The attempt to pit an actor and the filmmakers of the Pesta Babi against each other only proves that there is colonialism in Papua. It is a brazen divide-and-rule tactic.
THE police report filed against the filmmakers of Pesta Babi (Pig Feast) by Yasinta Moiwend validates the main thesis that forms the subtitle of this documentary: colonialism in our time. A primary characteristic of colonialism is the pitting of native people against each other, as was done by its most popular figures, Snouck Hurgronje in Aceh and C.C. Berg di Java.

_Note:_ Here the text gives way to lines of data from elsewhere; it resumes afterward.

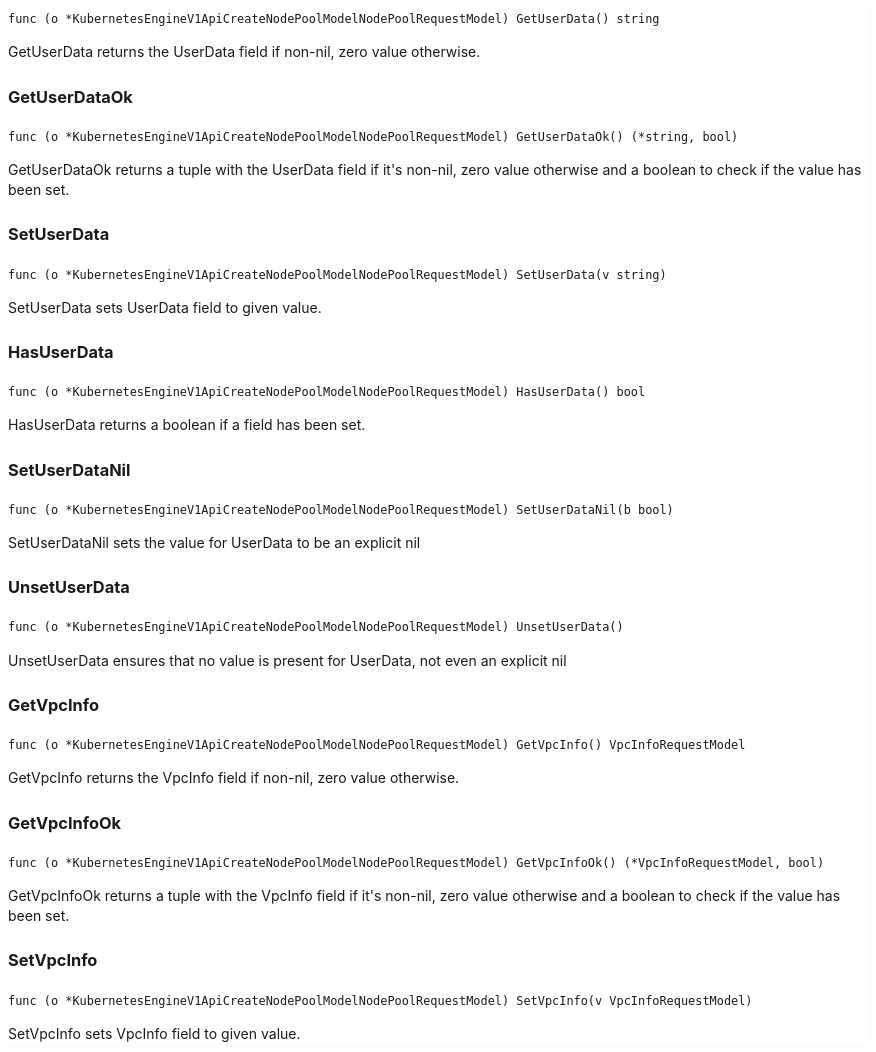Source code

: `func (o *KubernetesEngineV1ApiCreateNodePoolModelNodePoolRequestModel) GetUserData() string`

GetUserData returns the UserData field if non-nil, zero value otherwise.

### GetUserDataOk

`func (o *KubernetesEngineV1ApiCreateNodePoolModelNodePoolRequestModel) GetUserDataOk() (*string, bool)`

GetUserDataOk returns a tuple with the UserData field if it's non-nil, zero value otherwise
and a boolean to check if the value has been set.

### SetUserData

`func (o *KubernetesEngineV1ApiCreateNodePoolModelNodePoolRequestModel) SetUserData(v string)`

SetUserData sets UserData field to given value.

### HasUserData

`func (o *KubernetesEngineV1ApiCreateNodePoolModelNodePoolRequestModel) HasUserData() bool`

HasUserData returns a boolean if a field has been set.

### SetUserDataNil

`func (o *KubernetesEngineV1ApiCreateNodePoolModelNodePoolRequestModel) SetUserDataNil(b bool)`

 SetUserDataNil sets the value for UserData to be an explicit nil

### UnsetUserData
`func (o *KubernetesEngineV1ApiCreateNodePoolModelNodePoolRequestModel) UnsetUserData()`

UnsetUserData ensures that no value is present for UserData, not even an explicit nil
### GetVpcInfo

`func (o *KubernetesEngineV1ApiCreateNodePoolModelNodePoolRequestModel) GetVpcInfo() VpcInfoRequestModel`

GetVpcInfo returns the VpcInfo field if non-nil, zero value otherwise.

### GetVpcInfoOk

`func (o *KubernetesEngineV1ApiCreateNodePoolModelNodePoolRequestModel) GetVpcInfoOk() (*VpcInfoRequestModel, bool)`

GetVpcInfoOk returns a tuple with the VpcInfo field if it's non-nil, zero value otherwise
and a boolean to check if the value has been set.

### SetVpcInfo

`func (o *KubernetesEngineV1ApiCreateNodePoolModelNodePoolRequestModel) SetVpcInfo(v VpcInfoRequestModel)`

SetVpcInfo sets VpcInfo field to given value.

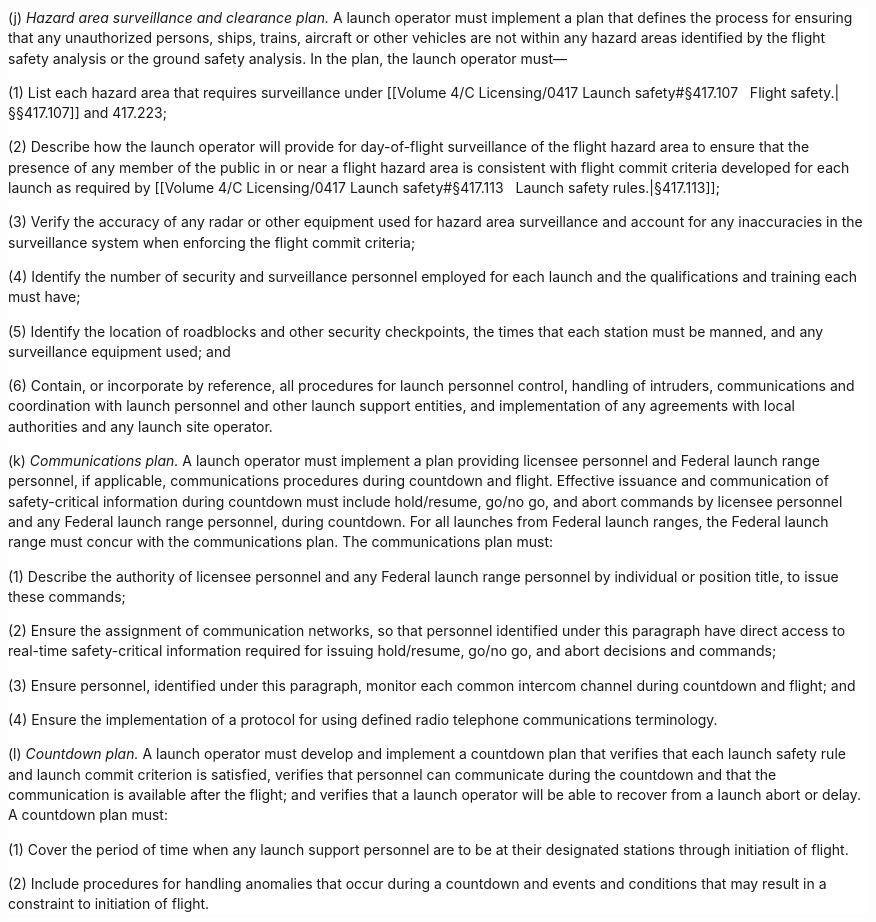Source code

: \(j\) *Hazard area surveillance and clearance plan.* A launch operator must implement a plan that defines the process for ensuring that any unauthorized persons, ships, trains, aircraft or other vehicles are not within any hazard areas identified by the flight safety analysis or the ground safety analysis. In the plan, the launch operator must—

\(1\) List each hazard area that requires surveillance under [[Volume 4/C Licensing/0417 Launch safety#§417.107   Flight safety.|§§417.107]] and 417.223;

\(2\) Describe how the launch operator will provide for day-of-flight surveillance of the flight hazard area to ensure that the presence of any member of the public in or near a flight hazard area is consistent with flight commit criteria developed for each launch as required by [[Volume 4/C Licensing/0417 Launch safety#§417.113   Launch safety rules.|§417.113]];

\(3\) Verify the accuracy of any radar or other equipment used for hazard area surveillance and account for any inaccuracies in the surveillance system when enforcing the flight commit criteria;

\(4\) Identify the number of security and surveillance personnel employed for each launch and the qualifications and training each must have;

\(5\) Identify the location of roadblocks and other security checkpoints, the times that each station must be manned, and any surveillance equipment used; and

\(6\) Contain, or incorporate by reference, all procedures for launch personnel control, handling of intruders, communications and coordination with launch personnel and other launch support entities, and implementation of any agreements with local authorities and any launch site operator.

\(k\) *Communications plan.* A launch operator must implement a plan providing licensee personnel and Federal launch range personnel, if applicable, communications procedures during countdown and flight. Effective issuance and communication of safety-critical information during countdown must include hold/resume, go/no go, and abort commands by licensee personnel and any Federal launch range personnel, during countdown. For all launches from Federal launch ranges, the Federal launch range must concur with the communications plan. The communications plan must:

\(1\) Describe the authority of licensee personnel and any Federal launch range personnel by individual or position title, to issue these commands;

\(2\) Ensure the assignment of communication networks, so that personnel identified under this paragraph have direct access to real-time safety-critical information required for issuing hold/resume, go/no go, and abort decisions and commands;

\(3\) Ensure personnel, identified under this paragraph, monitor each common intercom channel during countdown and flight; and

\(4\) Ensure the implementation of a protocol for using defined radio telephone communications terminology.

\(l\) *Countdown plan.* A launch operator must develop and implement a countdown plan that verifies that each launch safety rule and launch commit criterion is satisfied, verifies that personnel can communicate during the countdown and that the communication is available after the flight; and verifies that a launch operator will be able to recover from a launch abort or delay. A countdown plan must:

\(1\) Cover the period of time when any launch support personnel are to be at their designated stations through initiation of flight.

\(2\) Include procedures for handling anomalies that occur during a countdown and events and conditions that may result in a constraint to initiation of flight.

Both were scholars dispatched by the Dutch colonial government to study the Nusantara (archipelago) in order to subdue it. Hurgronje was an anthropologist and Islamic scholar, while Berg was a philologist. Hurgronje’s research in Aceh birthed the divide et impera strategy that fractured the ulee balang (secular nobility) from the ulema. Meanwhile, Berg engineered the myth of historical enmity between the Sundanese and Javanese traditions through his analysis of the Bubat War.
The result of their “work” was a never-ending cycle of internal friction across the archipelago. Yet, what is happening in Papua today is far more barefaced than the divisive tactics of the Dutch colonial administration. In Papua, Mama Yasinta is being “used” to delegitimize the main message of Pesta Babi: how military operations and food estate projects are ravaging the region’s ecosystem.
A person who from the very beginning opposed the food estate project, a mother who fought to defend the customary lands as a living space, a woman who spoke out loudly about the critical importance of Papua’s forests for Indonesia, has suddenly turned around to dismantle everything she stood for. It is too vulgar to call the sequence of activities from when she lost contact with her family on May 24, 2026, visited an Indonesian Military (TNI) post, and then was flown on a private jet to Jakarta to report the activities of civil activists to the police a coincidence.
Mama Yasinta’s U-turn goes to show even more clearly that the food estate project in Papua is no trivial project. As well as being run by a company belonging to Andi Syamsuddin Arsyad, a tycoon close to President Prabowo Subianto, the project is being backed by the military and the police. This boundless state power is suppressing the voices of indigenous Papuans. Mama Yasinta is simply a devious tool to silence them.
Consequently, expecting the police to investigate allegations of intimidation against Mama Yasinta is a fool’s errand. The police are inherently part of the script to delegitimize the message of Pesta Babi. As both an actor in the documentary and an indigenous figurehead who symbolized resistance against the 2.7-million-hectare mega-project, Mama Yasinta is the perfect weapon to dismantle the barriers threatening President Prabowo’s flagship project.
Food and energy self-sufficiency are Prabowo’s main programs. After the failure of a similar project in Central Kalimantan while he was Defense Minister, Prabowo shifted his attention to Papua. He has ordered his ministers to transform the wetlands of South Papua into paddy fields and convert forests into oil palm plantations to feed his biodiesel ambitions. The film Pesta Babi could become a stumbling block to achieving these goals.
In truth, Pesta Babi is neither the first nor the only journalistic work to expose the exploitation of Papua to the global community. A series of investigative reports by Tempo and the documentary films Dines Lingkungan (The Environmental Patrol) on YouTube had repeatedly brought these issues. Mama Yasinta even first came to public attention through an interview in this documentary.
Therefore, trying to shut down Pesta Babi by delegitimizing its key figures is like building castles in the air. Whatever lies behind Mama Yasinta’s motives only hardens civil resistance. Indonesia has a long history of fighting colonialism.